━━━━━ Data extracts
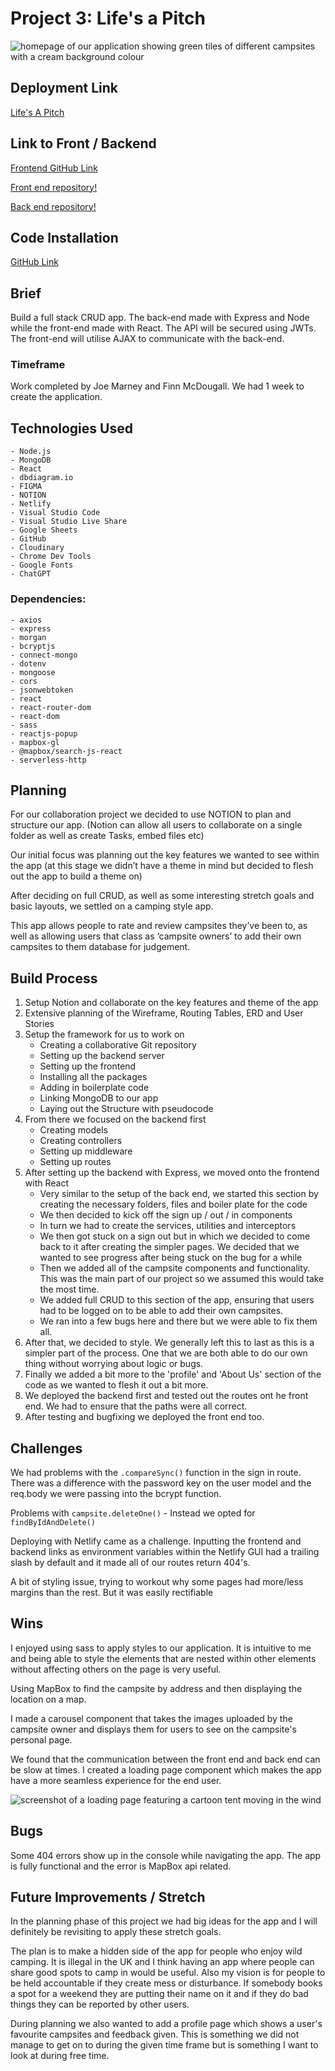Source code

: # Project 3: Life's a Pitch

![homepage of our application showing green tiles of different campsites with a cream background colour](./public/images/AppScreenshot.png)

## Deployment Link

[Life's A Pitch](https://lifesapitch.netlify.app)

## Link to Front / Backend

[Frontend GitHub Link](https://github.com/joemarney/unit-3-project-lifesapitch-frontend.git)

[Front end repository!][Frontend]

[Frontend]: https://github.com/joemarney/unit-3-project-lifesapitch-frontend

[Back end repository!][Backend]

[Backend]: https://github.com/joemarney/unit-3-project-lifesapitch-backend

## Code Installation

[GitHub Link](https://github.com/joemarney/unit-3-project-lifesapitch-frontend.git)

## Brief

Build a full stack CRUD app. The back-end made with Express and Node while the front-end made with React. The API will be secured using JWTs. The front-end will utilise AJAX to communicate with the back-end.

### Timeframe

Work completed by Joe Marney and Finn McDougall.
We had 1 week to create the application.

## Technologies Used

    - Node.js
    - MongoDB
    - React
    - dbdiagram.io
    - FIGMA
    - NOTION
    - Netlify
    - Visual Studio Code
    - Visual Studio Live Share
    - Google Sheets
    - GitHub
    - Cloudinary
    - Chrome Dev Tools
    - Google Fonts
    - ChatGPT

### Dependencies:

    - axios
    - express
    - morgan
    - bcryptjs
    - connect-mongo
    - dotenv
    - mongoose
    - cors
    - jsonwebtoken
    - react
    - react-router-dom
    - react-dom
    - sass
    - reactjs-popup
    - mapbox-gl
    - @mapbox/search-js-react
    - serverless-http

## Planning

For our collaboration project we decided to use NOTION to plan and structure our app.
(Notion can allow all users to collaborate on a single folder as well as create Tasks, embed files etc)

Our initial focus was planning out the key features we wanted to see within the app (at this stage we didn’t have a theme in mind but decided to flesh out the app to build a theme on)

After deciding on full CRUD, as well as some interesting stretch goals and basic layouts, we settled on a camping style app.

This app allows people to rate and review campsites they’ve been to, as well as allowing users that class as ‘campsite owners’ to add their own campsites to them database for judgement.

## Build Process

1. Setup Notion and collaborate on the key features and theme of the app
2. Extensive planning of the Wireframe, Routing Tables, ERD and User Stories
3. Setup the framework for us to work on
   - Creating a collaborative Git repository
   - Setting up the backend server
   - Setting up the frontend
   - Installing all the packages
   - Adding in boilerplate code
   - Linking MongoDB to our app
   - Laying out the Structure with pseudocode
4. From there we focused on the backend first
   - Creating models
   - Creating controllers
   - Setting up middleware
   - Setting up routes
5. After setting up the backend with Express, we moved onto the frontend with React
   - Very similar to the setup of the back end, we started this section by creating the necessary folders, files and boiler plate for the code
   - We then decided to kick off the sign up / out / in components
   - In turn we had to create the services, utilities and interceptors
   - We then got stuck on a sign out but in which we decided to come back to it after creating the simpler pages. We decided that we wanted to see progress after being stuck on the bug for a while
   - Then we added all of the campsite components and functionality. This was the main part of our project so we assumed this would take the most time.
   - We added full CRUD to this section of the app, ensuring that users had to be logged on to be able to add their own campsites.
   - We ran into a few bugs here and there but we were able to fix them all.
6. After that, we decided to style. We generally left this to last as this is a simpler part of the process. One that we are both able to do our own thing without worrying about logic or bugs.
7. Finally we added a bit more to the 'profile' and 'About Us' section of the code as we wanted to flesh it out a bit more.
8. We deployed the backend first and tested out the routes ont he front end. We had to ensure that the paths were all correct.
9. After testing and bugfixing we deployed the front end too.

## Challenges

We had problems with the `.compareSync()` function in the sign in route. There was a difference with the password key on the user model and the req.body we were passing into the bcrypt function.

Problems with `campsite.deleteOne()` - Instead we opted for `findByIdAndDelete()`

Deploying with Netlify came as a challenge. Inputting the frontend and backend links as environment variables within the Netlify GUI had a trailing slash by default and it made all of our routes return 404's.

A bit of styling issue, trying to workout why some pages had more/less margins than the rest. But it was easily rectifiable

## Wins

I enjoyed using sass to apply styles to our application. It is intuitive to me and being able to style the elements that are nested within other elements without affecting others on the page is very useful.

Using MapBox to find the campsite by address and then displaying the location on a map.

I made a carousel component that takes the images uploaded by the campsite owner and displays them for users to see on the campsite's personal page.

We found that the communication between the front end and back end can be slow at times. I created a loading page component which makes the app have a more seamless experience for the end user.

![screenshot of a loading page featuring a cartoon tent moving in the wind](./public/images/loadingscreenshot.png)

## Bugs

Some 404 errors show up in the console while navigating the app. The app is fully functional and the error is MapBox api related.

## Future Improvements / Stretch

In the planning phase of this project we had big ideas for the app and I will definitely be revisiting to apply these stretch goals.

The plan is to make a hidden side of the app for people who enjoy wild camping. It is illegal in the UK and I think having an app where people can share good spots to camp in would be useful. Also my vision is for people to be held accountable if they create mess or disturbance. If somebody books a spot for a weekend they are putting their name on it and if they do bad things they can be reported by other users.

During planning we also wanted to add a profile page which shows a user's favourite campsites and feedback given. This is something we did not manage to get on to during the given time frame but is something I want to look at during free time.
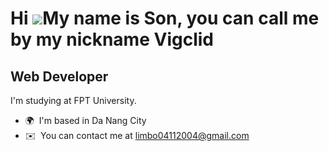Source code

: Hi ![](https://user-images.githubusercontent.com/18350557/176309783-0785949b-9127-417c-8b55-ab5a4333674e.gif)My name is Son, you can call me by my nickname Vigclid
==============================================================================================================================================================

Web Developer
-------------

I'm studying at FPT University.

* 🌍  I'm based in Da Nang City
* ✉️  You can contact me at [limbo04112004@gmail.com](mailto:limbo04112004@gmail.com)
━━━━━━━━━━
■ Instruction
Copy out, word for word, the part of the entries above that begins at the line with "- Creating models" and ends at the line with "- Then we added", including both.

■ Written response
   - Creating models
   - Creating controllers
   - Setting up middleware
   - Setting up routes
5. After setting up the backend with Express, we moved onto the frontend with React
   - Very similar to the setup of the back end, we started this section by creating the necessary folders, files and boiler plate for the code
   - We then decided to kick off the sign up / out / in components
   - In turn we had to create the services, utilities and interceptors
   - We then got stuck on a sign out but in which we decided to come back to it after creating the simpler pages. We decided that we wanted to see progress after being stuck on the bug for a while
   - Then we added all of the campsite components and functionality. This was the main part of our project so we assumed this would take the most time.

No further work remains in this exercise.